* _About this exercise_:
Every line from the top of the records through the one bearing "Reducing energy demand" is to be reproduced exactly, and pictures are to be left out.

------------------------------

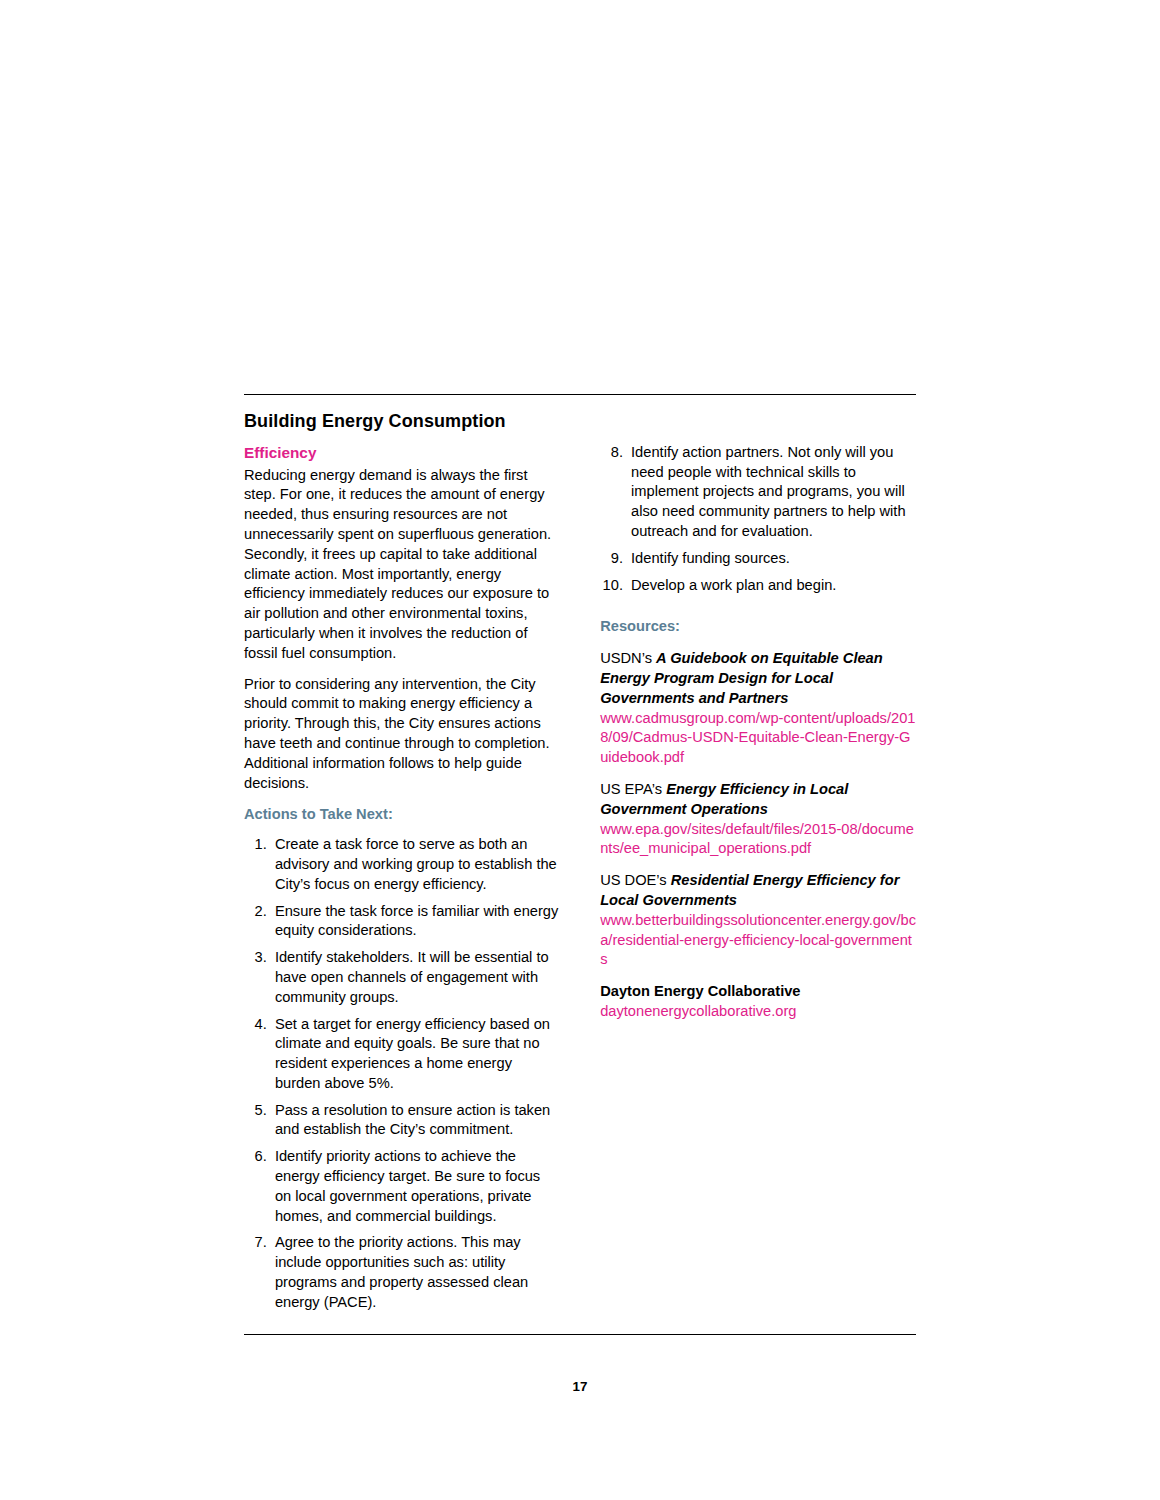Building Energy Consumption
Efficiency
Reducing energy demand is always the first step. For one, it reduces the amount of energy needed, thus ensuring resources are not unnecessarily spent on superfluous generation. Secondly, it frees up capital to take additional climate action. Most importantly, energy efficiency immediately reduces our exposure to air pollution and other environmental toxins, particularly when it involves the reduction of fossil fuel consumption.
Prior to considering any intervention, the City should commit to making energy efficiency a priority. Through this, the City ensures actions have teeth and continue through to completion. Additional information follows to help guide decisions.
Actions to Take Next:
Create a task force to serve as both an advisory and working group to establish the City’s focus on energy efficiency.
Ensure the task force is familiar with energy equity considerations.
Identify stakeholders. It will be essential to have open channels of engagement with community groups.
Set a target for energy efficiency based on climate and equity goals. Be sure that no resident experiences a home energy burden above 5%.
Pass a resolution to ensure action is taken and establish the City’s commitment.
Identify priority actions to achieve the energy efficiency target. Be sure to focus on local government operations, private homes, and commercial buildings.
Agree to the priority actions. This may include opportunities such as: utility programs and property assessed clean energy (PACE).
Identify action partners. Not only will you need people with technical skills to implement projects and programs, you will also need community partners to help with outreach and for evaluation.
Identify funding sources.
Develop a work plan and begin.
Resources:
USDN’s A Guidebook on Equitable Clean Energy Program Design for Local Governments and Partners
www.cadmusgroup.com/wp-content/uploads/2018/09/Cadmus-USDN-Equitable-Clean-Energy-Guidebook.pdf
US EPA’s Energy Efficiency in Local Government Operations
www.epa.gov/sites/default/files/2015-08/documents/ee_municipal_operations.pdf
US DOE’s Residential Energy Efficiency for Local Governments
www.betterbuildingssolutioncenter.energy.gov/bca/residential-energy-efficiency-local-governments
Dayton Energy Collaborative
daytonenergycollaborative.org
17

------------------------------

* _Output for this task_:
Building Energy Consumption
Efficiency
Reducing energy demand is always the first step. For one, it reduces the amount of energy needed, thus ensuring resources are not unnecessarily spent on superfluous generation. Secondly, it frees up capital to take additional climate action. Most importantly, energy efficiency immediately reduces our exposure to air pollution and other environmental toxins, particularly when it involves the reduction of fossil fuel consumption.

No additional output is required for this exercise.